The sad part is that most customers there dont know abt primeabgb @ lamington. Coz its in a building and most ppl dont go up to check. Also shops bad-mouth prime saying they overprice and sell imported stuff and its not worth the money!!


----------



## The Sorcerer (Dec 26, 2011)

Respect your own time and effort. Be smart and help people to avoid such shops rather than trying to make horse out of donkeys.


----------



## jz2linkinpark (Dec 26, 2011)

I'm not particularly sure about laws in Maharashtra state but if someone tried this kind of thing in Canada they would get slapped with a lawsuit so fast it would make their head spin


----------



## BHU5HAN (Dec 26, 2011)

someone should start thread called "Shops/Vendors blacklist thread for newbies"


----------



## Skyh3ck (Dec 26, 2011)

BHU5han that is a good idea.

Just start a new thread in service and RMA section. I had this idea. Bur using net from mobile phone.


----------



## coderunknown (Dec 26, 2011)

listing shops won't be easy. if BHU5HAN wants he can give a try. if it gets enough entry, it can be sticked.


----------



## Anorion (Dec 26, 2011)

yes, always buy what you want and not what the shop wants you to buy ive seen many people do this mistake in front of my eyes after giving them configs, often it takes some time to get the particular components from the same place, so the shops try to sell what they have, and for this reason I prefer more local shops willing to source the parts you need rather than go to Lamington Road, as the price difference is only 200-400 rupees, and they charge a steady rate, not bill according to customer noticed many shady things going on in the shops over there (Lamington), and they all think that they are the ultimate experts,


----------



## Zangetsu (Dec 26, 2011)

BHU5HAN said:


> someone should start thread called "Shops/Vendors blacklist thread for newbies"

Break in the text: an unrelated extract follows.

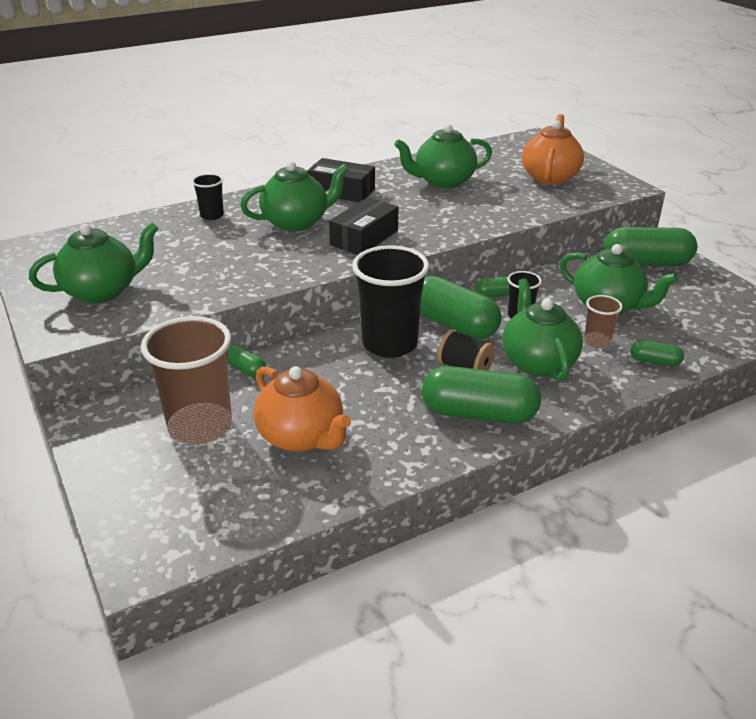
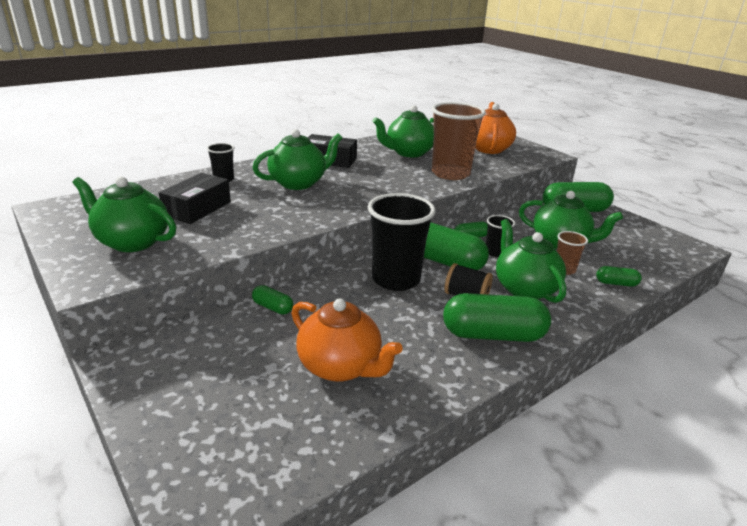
camera: 10 degrees left, 5 degrees down
(102, 291) = (132, 241): green teapot -> green teapot turned 120 degrees counterclockwise
(200, 426) = (240, 363): brown cup -> brown cup (450, 173)
(364, 238) = (360, 193): black box -> black box (197, 209)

might not be useful bcoz of difference in opinion....
instead a thread on recommended dealers wud be highly useful


----------



## d6bmg (Dec 26, 2011)

BHU5HAN said:


> someone should start thread called "Shops/Vendors blacklist thread for newbies"



Bad Idea. 
-1.
Reason: the difference in opinion will create bigger problem in this forum than the existing real-life problem.

On topic: Guys, please, please try to compare the price of the same thing from different shops, and don't get fooled by the speech of the shop-owner. Most of the time they won't be honest with you. And how can you believe a person whom you don't even know?? Deal with a shop for at least 2-3 years with your satisfaction before starting to believing that shop owner. (now work all the time though)


----------